Reduced cone function in BCM Carriers. Shown are electroretinograms from 3 of the BCM carriers and a normal control. Both rod and cone responses appear reduced in the carriers compared to the non-carriers, though this is variable. Normal values are specific to the instrument used to collect the clinical ERG data, and there is substantial normal variation.

Figure 6

Disrupted regularity of the cone mosaic in the BCM carrier retina. Voronoi diagrams for a normal control (a) and BCM carriers Family B, IV-7 (b), Family B, V-2 (c), and Family A, III-8 (d). Voronoi patch color corresponds to the number of neighbors of each cone, where blue, cyan, green, yellow, and red polygons correspond to cones having, ≤4, 5, 6, 7, or ≥8 neighbors, respectively. (e) Mean percentage of cones having six neighbors, averaged at 0.1 degree intervals, for the BCM carriers (open symbols) and 6 normal controls (filled symbols). Measurements for normal eyes within 0.3 degrees from the PRLF are excluded due to the lack of sufficient data from normal subjects in that area. For the normal eyes, data from five eyes is averaged at the 0.4° location while six eyes are averaged elsewhere. For the BCM carrier eyes, four eyes are averaged between 0° and 1.4° and three eyes elsewhere.

Figure 7

Comparison of retinal images from different AO imaging systems.
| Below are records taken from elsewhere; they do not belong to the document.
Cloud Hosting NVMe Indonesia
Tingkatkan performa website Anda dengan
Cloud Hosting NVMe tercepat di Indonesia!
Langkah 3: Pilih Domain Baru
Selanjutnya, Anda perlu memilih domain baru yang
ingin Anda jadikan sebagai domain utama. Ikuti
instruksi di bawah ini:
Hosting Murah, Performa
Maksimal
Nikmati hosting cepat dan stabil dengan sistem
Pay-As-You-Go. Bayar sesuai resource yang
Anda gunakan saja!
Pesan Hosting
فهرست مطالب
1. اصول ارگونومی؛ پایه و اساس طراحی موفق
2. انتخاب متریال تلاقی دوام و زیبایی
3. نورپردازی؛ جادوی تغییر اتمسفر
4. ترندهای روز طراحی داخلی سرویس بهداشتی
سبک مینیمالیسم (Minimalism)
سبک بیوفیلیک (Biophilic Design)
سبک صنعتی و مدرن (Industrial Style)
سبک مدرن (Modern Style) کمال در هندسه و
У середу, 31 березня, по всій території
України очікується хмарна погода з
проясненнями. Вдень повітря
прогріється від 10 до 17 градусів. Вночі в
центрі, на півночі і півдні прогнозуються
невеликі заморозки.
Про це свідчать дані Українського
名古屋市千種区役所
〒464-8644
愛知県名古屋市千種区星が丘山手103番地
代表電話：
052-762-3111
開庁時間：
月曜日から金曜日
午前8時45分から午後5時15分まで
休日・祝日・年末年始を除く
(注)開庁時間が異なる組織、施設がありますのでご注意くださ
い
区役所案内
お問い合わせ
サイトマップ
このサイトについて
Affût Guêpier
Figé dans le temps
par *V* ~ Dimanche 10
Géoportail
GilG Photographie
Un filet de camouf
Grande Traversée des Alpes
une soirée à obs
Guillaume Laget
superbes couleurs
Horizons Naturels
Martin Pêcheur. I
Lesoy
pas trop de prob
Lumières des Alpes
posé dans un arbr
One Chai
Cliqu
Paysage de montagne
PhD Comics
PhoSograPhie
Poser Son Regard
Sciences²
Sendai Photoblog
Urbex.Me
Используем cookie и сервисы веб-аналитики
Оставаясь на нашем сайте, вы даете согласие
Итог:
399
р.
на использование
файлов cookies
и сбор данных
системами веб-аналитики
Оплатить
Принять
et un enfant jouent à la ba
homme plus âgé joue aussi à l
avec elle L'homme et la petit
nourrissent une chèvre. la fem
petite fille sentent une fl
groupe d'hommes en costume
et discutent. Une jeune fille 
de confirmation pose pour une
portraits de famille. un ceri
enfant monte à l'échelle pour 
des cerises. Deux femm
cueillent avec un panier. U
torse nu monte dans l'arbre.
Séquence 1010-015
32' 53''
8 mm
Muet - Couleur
Shown is a comparison of the same patch of retina from subject V-2 (Family B) imaged nearly 2 years apart on the AOSLO (a, d) and the AO flood-illuminated camera (b, e). (c, f) Cone coordinates obtained from an automated cone identification algorithm, where crosses are cone centers from the AOSLO image, and open circles are cone centers from the AO flood-illuminated system. Red circles indicate positions where no cone was visible in either image, yellow circles indicate positions where a cone was visible in both images, blue circles indicate positions where a cone was visible on the AOSLO image, but not the AO flood-illuminated image, and green circles indicate positions where a cone was visible on the AO flood-illuminated image, but not the AOSLO image. Images a & b are from about 0.5 degree temporal from fixation, while d & e are from about 1.0 degree temporal from fixation.